» **BRIEF**: Wherever "Pilot" appears in the records below, copy the line that holds it.
(Beginning of MATERIAL PROVIDED)
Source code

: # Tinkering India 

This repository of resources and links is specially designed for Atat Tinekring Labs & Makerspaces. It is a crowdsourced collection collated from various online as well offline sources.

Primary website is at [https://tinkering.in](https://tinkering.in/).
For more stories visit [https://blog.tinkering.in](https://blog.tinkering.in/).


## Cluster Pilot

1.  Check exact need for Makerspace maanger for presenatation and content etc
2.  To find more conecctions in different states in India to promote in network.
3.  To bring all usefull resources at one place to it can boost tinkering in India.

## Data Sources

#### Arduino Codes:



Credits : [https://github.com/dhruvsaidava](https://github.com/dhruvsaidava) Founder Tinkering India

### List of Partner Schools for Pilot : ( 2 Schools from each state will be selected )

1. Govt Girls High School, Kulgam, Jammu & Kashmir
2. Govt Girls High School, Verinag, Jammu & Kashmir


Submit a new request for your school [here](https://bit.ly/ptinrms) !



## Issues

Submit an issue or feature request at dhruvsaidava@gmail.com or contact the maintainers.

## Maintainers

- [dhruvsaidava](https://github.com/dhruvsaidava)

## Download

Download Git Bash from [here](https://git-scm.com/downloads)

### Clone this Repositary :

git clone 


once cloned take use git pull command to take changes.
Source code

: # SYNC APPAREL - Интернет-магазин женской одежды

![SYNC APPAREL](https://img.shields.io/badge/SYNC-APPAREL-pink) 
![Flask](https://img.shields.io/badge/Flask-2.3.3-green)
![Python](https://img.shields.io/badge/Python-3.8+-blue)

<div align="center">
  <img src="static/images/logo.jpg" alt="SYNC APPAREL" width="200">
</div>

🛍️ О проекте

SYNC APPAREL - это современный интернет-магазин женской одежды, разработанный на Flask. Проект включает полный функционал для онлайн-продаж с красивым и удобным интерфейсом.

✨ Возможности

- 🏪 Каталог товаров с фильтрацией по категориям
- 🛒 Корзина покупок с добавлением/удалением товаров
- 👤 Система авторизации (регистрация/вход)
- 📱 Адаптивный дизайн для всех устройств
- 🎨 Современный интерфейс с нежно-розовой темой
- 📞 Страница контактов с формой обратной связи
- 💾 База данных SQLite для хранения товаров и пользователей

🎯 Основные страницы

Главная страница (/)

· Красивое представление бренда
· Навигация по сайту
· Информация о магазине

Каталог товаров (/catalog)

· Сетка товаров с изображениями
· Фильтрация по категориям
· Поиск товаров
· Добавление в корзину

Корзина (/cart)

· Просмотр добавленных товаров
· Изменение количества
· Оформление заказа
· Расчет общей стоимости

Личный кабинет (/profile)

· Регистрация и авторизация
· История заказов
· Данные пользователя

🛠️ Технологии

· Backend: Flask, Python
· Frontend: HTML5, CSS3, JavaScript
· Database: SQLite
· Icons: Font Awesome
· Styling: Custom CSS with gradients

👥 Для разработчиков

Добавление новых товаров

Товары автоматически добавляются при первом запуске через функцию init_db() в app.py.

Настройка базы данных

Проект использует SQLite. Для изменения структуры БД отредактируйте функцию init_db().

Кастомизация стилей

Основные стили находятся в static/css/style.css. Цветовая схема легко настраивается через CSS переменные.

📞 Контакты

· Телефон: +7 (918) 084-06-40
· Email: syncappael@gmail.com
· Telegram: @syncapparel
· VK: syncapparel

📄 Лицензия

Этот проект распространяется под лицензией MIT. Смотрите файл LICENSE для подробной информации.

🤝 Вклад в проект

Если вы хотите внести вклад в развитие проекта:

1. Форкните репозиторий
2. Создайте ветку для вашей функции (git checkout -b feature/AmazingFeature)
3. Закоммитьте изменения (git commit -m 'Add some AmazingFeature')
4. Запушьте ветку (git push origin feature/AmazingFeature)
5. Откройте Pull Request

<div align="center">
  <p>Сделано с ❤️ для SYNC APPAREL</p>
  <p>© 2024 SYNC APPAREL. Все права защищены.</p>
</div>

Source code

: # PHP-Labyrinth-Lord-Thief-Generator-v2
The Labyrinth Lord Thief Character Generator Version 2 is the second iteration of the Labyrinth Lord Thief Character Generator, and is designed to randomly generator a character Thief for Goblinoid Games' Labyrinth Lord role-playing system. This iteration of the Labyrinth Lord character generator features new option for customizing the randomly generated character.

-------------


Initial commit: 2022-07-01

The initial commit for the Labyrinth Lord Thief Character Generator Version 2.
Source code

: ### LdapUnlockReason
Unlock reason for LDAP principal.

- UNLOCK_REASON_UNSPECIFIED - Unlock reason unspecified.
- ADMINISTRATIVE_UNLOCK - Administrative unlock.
(End of MATERIAL PROVIDED)
» **WRITTEN RESPONSE**:
## Cluster Pilot
### List of Partner Schools for Pilot : ( 2 Schools from each state will be selected )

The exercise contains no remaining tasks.